L’allocation, confie-t-il, enlève un certain poids. « Avec un salaire, ça ne devient plus un poids parental, c’est mon travail. Quand j’ai fini de travailler, je redeviens un papa et on s’amuse. Maintenant, dans ma vie, je suis en mesure de séparer le moment où je m’occupe d’elle et le moment où je suis papa. Cela m’a enlevé une tonne de pression sur les épaules », observe-t-il.

L’aide gouvernementale permet une plus grande marge de manœuvre, comme l’achat de vêtements neufs pour sa fille ou encore certaines sorties. « Ça me permet un resto ou un cinéma de temps à autre. Je passe de quelqu’un de très pauvre à quelqu’un capable d’avoir un rythme de vie qui fait du sens », fait-il remarquer.

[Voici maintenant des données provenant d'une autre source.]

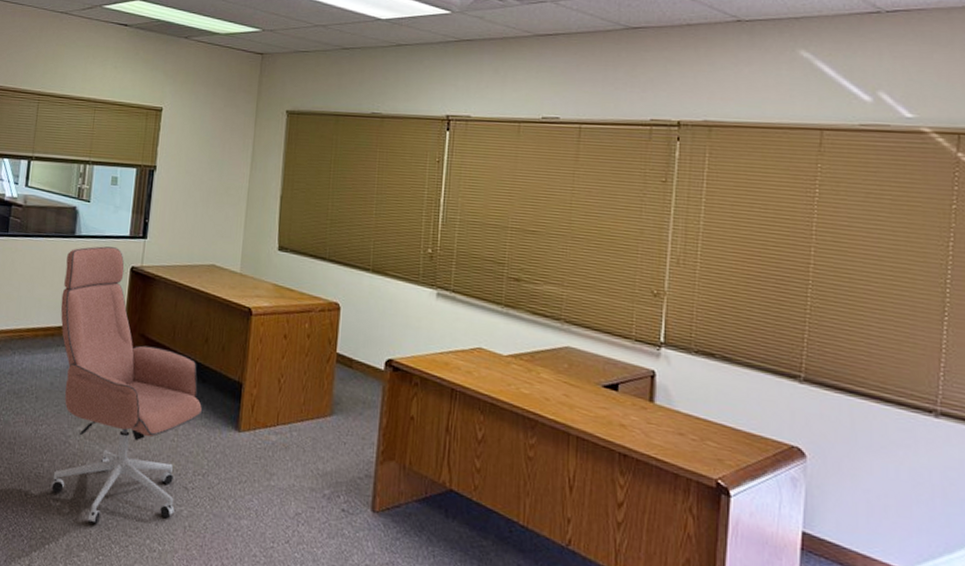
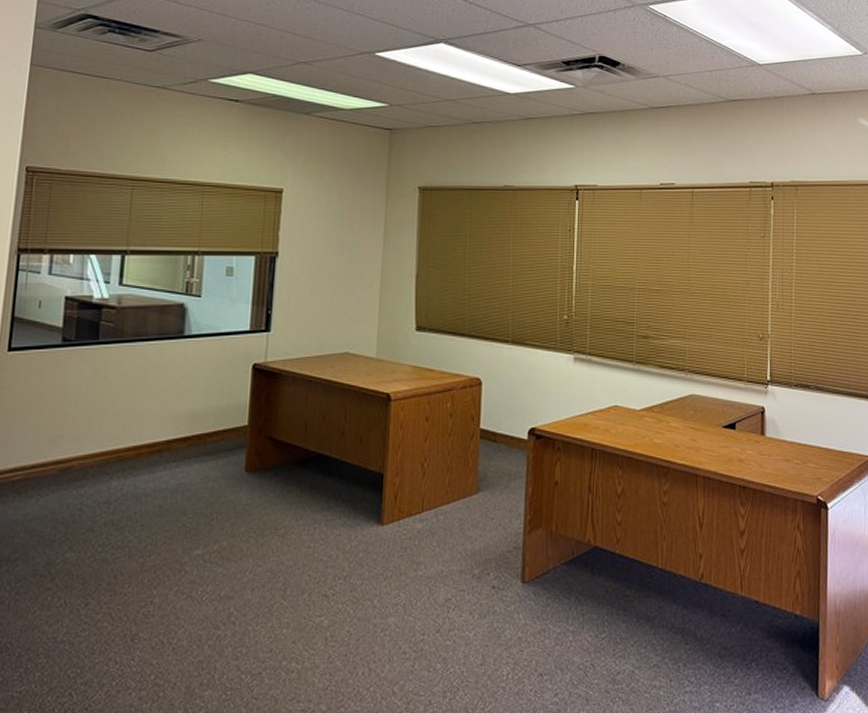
office chair: present [51,246,203,525] -> none [165,344,342,658]

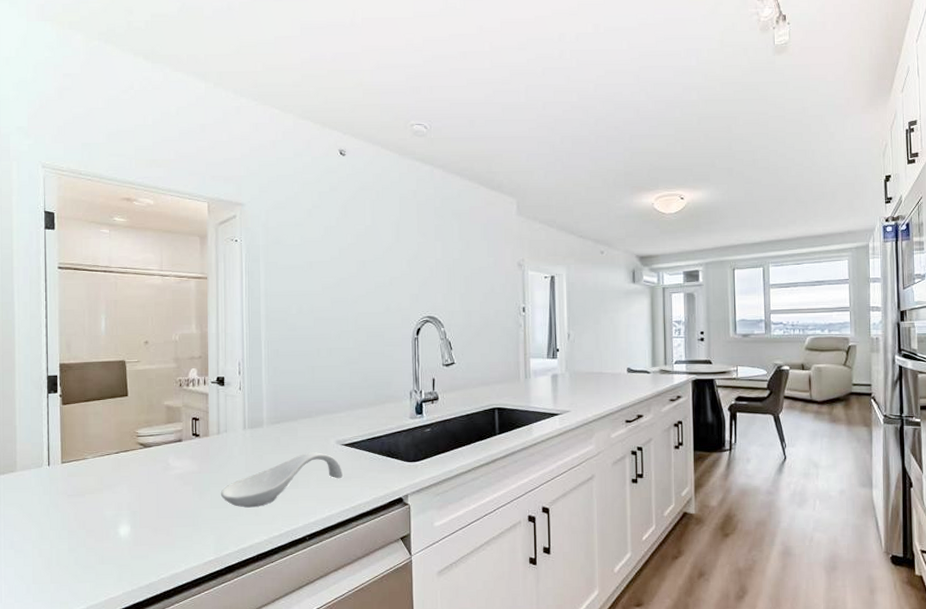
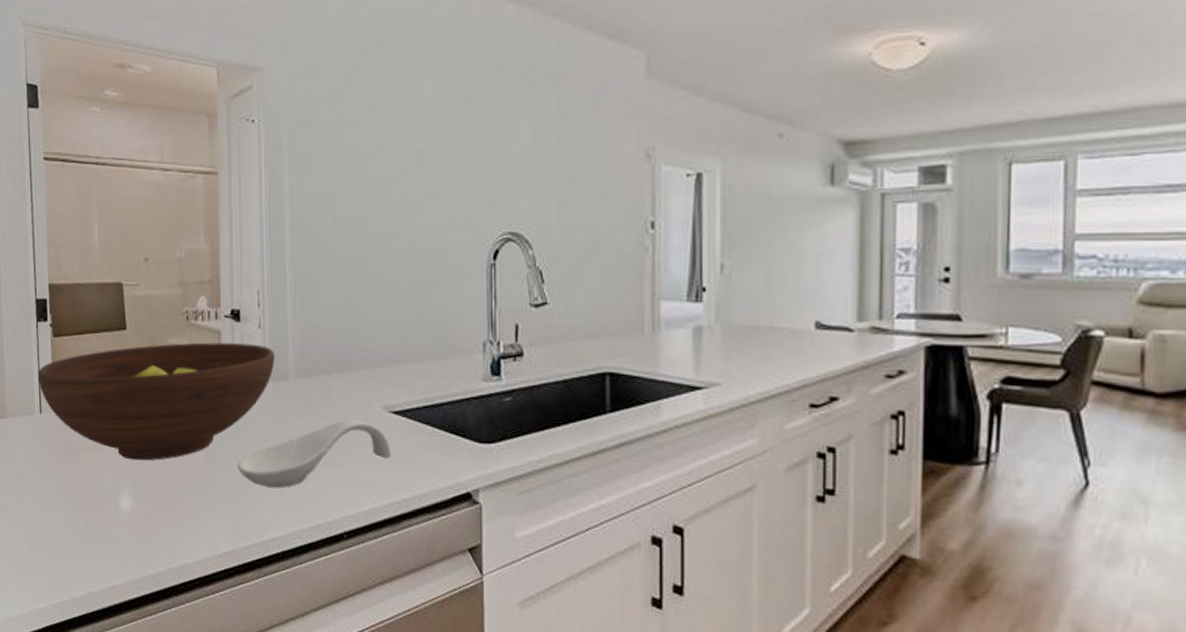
fruit bowl: none [47,401,252,497] -> present [37,342,275,461]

Certains estiment insuffisante l’aide allouée. « Je me suis dit que c’est un début. On va travailler à bonifier la mesure en favorisant un accès plus large ou à améliorer le montant. Ça nous donne au moins de l’argent et du temps dont on a besoin pour avoir au moins une vie normale. Il s’agit de très bons avantages », note Martin Houle qui a reçu, pour le boulot accompli, un grand nombre de messages de gratitude.

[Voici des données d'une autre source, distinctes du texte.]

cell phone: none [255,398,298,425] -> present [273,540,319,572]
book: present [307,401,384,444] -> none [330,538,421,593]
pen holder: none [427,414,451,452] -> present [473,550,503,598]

« On m’a maintes fois écrit, M. Houle, vous avez sauvé ma famille. Mais j’ai aussi sauvé la mienne », affirme-t-il. Maintenant il a vraiment le choix. Il n’a pas à décider s’il doit ou non placer sa fille. « Là j’ai le choix, c’est parfait. Mon choix, c’est de la garder le plus longtemps possible, j’ai les outils pour le faire. Le fait de pouvoir garder ma fille, c’est le plus beau cadeau que le monde peut me faire », assure-t-il.

La médaille

Cette médaille, qu’il a reçue dans le salon du président de l’Assemblée, François Paradis, celui-là même qui a soutenu le groupe au tout début, a rappelé à Martin Houle que son père, mineur et syndicaliste, avait aussi foulé le plancher du parlement pour négocier à l’époque du premier ministre Robert Bourassa. « Je me disais que mon père est venu au même endroit pour travailler pour les autres. J’ai réalisé que j’ai un peu suivi ses traces », illustre-t-il.

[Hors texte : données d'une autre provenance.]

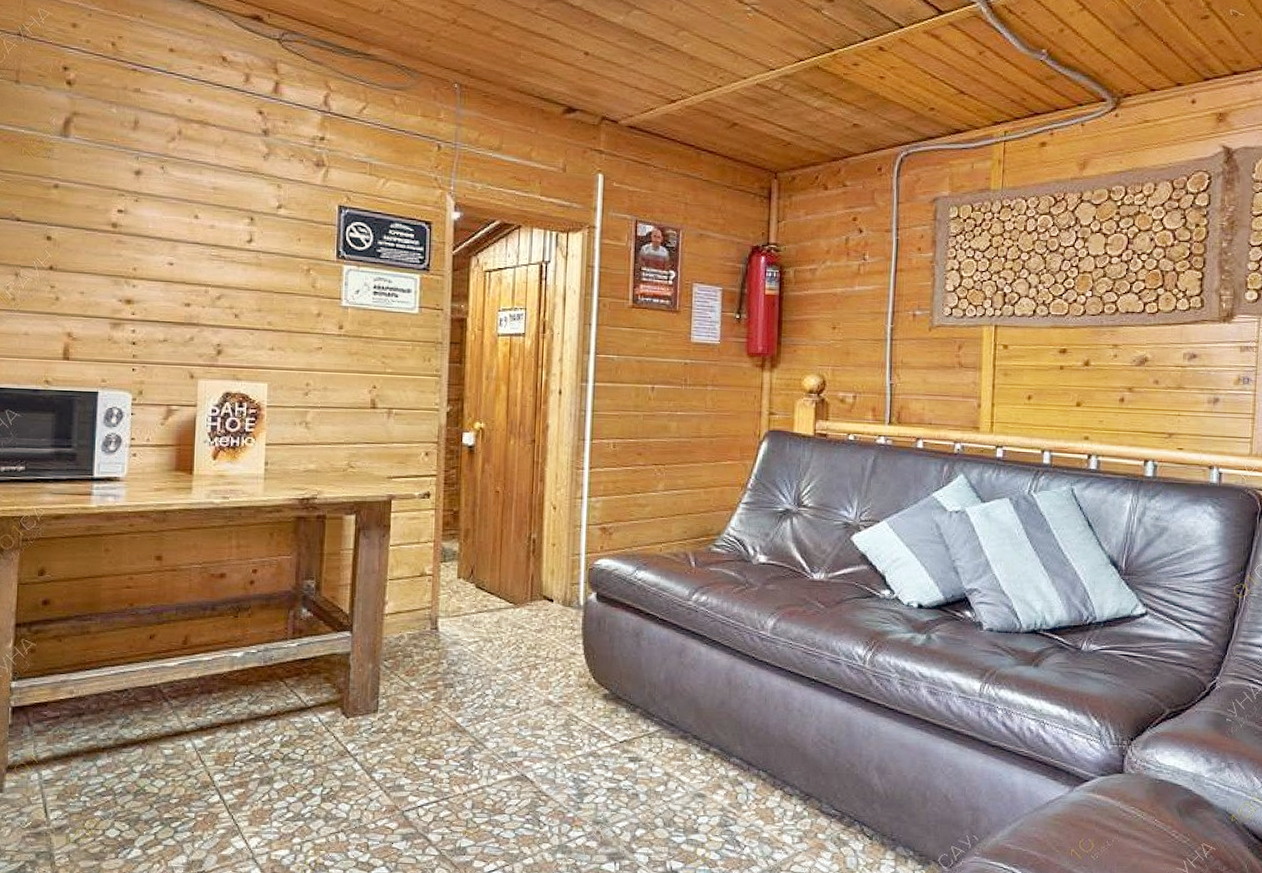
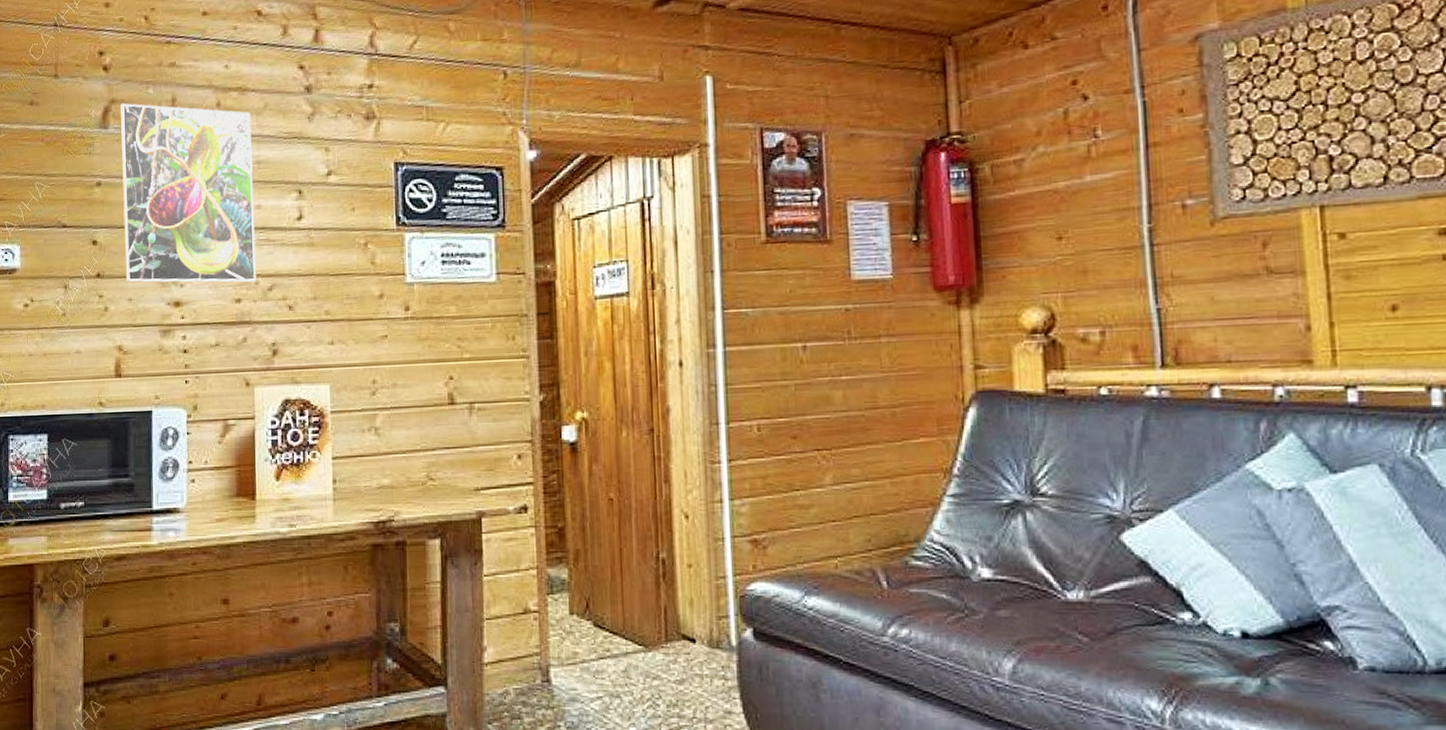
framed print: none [78,116,210,291] -> present [120,102,257,283]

Sa médaille, Martin Houle la partage avec bien des gens, particulièrement avec Marguerite Bourgeois et les intervenants de L’Envol. On lui avait dit à la naissance de sa fille qu’en raison de son état, ce serait une enfant couchée qui regarderait le plafond. « Je leur dois une bonne partie du bien-être et du développement de mon enfant. Aujourd’hui, elle est capable de faire certaines phrases, elle marche, elle mange par elle-même, parfois avec un peu d’aide », confie-t-il.

Bref, il doit une fière chandelle à L’Envol. « S’ils n’avaient pas été là pour me montrer que dans la vie, ça peut fonctionner même si ça va mal, je pense que je n’aurais pas eu l’énergie pour faire ça », croit-il. Avec ce qu’il a vécu, Martin Houle a réalisé « qu’en s’associant aux bonnes personnes, on peut vivre de très belles choses ». « Ça m’a donné confiance. Aujourd’hui, malgré un certain cynisme, quand j’entends un politicien dire quelque chose, j’ai davantage confiance. J’en vois des élus qui sont là pour les bonnes raisons, comme Eric et Marilyne. Ça m’a donné confiance en la machine. Avec les bonnes personnes aux bonnes places, on peut réussir », conclut-il.